韩程威和李穆樊的那两张嘴确实是有用的。
他没有多问,只是点了一下头:很好。
订婚宴就在下月。
至于聘礼,也会在那时奉上。
他说完这句话,转身拽住谢舒艾的胳膊,把他从座椅上提了起来。
谢舒艾还捂着自己那半边被扇肿的脸,被他小叔这一拽踉跄了一步,差点没站稳。
谢清秋没有松手,扯着他往车门的方向走。
两个人下了车之后,车厢门还没完全合拢,外面就传来了谢清秋压低了的怒骂声——你他妈怎么能干出这种事?!
——然后是谢舒艾含糊不清的辩解声,和你又打我的抱怨,然后又是更响的一声……大概是又被扇了。

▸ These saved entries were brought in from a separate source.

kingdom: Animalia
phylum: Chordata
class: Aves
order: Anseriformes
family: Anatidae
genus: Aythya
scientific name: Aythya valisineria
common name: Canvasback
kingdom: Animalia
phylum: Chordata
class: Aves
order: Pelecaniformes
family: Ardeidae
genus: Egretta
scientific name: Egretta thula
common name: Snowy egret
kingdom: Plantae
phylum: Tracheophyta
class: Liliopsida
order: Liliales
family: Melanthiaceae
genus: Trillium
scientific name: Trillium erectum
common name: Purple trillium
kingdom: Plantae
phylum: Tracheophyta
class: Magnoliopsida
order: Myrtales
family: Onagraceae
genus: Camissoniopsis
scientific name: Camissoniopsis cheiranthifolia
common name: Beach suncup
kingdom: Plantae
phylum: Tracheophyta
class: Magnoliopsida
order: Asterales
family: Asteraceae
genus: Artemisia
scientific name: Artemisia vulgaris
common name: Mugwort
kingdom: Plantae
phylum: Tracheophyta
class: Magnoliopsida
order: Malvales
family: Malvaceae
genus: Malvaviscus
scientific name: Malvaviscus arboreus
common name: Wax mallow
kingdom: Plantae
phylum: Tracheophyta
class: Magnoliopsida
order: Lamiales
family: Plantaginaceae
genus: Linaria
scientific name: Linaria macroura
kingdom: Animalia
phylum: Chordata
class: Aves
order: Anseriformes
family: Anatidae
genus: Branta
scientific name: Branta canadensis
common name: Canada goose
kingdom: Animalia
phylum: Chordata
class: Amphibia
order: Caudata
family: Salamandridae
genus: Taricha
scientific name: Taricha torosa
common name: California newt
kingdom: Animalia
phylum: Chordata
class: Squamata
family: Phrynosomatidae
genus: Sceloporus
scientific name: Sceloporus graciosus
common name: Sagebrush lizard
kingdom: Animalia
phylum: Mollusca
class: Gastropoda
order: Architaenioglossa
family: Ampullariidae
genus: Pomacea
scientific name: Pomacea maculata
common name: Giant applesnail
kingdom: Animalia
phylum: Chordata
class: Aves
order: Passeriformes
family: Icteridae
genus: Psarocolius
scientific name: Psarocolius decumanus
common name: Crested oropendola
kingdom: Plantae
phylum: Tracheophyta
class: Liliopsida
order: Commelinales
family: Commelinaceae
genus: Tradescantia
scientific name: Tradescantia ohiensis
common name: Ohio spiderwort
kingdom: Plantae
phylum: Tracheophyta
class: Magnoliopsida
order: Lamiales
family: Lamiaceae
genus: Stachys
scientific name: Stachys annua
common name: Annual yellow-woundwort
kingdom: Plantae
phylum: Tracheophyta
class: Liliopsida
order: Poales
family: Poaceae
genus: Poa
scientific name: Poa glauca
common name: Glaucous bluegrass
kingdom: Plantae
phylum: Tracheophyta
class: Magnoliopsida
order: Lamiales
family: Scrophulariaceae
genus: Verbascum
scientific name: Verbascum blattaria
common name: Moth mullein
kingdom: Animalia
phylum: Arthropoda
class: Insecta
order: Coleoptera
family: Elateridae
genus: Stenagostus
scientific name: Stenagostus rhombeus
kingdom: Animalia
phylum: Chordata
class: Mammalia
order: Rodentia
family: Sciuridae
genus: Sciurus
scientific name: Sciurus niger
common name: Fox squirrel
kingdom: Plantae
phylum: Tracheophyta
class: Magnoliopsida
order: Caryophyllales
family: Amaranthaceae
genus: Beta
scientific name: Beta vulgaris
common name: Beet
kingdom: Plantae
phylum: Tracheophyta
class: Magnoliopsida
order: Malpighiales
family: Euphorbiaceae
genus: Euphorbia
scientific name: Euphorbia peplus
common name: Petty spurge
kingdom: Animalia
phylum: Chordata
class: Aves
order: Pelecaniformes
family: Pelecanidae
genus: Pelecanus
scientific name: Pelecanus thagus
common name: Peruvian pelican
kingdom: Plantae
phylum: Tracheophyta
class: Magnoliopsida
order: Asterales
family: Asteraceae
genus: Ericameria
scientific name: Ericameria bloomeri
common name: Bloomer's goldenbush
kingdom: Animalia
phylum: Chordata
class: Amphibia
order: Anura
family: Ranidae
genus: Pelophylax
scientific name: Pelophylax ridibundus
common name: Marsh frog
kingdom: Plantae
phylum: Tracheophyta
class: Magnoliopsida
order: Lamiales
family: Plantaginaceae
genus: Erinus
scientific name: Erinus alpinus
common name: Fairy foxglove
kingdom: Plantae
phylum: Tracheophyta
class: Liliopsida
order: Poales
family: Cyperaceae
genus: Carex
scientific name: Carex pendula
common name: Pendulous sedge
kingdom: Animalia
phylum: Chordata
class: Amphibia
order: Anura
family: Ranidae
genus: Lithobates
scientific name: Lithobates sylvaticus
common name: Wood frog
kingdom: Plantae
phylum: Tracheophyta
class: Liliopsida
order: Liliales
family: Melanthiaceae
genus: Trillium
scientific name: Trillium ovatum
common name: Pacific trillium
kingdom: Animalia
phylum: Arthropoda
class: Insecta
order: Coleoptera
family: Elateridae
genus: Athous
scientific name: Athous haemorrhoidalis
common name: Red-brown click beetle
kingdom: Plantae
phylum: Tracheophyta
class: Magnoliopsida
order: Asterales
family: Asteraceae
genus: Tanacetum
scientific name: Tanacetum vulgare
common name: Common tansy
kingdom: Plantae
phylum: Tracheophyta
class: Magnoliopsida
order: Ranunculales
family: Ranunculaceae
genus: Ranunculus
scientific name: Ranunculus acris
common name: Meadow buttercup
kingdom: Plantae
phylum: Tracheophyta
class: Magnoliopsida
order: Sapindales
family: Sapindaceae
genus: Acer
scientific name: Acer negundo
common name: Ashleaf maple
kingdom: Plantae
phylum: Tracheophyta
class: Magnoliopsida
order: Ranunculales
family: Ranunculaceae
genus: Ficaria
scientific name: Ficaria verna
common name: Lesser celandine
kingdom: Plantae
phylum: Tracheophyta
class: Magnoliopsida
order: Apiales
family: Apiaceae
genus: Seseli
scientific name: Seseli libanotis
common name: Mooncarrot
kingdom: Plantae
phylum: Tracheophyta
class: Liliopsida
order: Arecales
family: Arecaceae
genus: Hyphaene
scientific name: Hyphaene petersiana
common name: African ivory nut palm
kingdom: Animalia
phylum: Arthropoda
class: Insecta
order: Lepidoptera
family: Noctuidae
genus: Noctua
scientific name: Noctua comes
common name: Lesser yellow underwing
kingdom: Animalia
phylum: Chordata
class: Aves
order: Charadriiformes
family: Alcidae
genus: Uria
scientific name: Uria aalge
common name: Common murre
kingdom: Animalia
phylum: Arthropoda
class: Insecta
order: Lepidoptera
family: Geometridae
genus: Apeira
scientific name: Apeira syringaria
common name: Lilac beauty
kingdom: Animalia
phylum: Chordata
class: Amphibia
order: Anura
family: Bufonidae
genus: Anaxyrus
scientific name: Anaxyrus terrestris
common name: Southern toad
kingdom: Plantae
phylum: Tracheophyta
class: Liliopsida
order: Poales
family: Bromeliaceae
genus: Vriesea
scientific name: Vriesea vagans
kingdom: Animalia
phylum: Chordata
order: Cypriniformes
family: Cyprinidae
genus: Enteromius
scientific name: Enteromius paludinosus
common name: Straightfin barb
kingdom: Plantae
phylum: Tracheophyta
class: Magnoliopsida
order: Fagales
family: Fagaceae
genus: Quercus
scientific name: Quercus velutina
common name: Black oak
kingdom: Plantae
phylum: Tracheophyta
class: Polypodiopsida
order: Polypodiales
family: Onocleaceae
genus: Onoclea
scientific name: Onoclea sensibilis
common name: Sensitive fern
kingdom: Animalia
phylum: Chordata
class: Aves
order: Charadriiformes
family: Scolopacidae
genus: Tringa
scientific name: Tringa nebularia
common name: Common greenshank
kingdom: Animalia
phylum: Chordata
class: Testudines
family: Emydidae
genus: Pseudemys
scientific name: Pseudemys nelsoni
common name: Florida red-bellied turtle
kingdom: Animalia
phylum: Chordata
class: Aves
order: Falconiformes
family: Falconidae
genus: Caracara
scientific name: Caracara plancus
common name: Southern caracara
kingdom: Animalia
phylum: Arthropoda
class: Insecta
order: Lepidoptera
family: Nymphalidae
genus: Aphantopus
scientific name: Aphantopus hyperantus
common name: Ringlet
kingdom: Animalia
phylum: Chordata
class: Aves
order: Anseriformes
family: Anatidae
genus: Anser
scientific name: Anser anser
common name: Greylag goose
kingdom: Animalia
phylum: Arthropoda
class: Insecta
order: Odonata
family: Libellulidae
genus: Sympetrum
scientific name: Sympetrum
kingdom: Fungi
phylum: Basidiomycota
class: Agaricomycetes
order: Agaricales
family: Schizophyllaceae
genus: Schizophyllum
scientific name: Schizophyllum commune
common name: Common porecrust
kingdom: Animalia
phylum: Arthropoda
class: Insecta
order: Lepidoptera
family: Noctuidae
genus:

车门合拢了,外面的声音被隔断了大半,只剩下模糊的嗡嗡声。
车厢里安静了片刻。
苏秦惠美长长地吐出一口气,像是把一整天压着的东西都呼了出来。
她靠在座椅里,揉了揉自己的手腕,方才扇谢舒艾那两下扇得她手掌到现在还在发麻。
啊,解决了。
她的声音带着一种终于可以放松了的轻快,她坐直了一些,看向韩程威,走吧威总,回去了。
韩程威点了点头,伸手按了按自己发胀的眉心。
他这一天啊,有够忙活的。
如果可以,他这辈子都不想再接触倾城了。
他从上车到下车,全程不是在拉架就是在劝架,连口水都没来得及喝。
倾城没有接话。
他弯腰从江砚怀里把阿曙重新接过来,让她靠在自己肩上,然后抱着她坐回了自己的座位。
他在她额头上落了一个很轻的吻,然后把脸埋进她的发间,安静地闭上了眼。
车子发动,沿着来时的路往回开。
车窗外的天色已经彻底暗了下来,城市的灯火在夜色里连成一片细碎的光河。
回到清寐的时候,韩程威走在最前面,推开办公室的门,整个人像被抽走了骨头一样倒进办公桌后面的椅子里。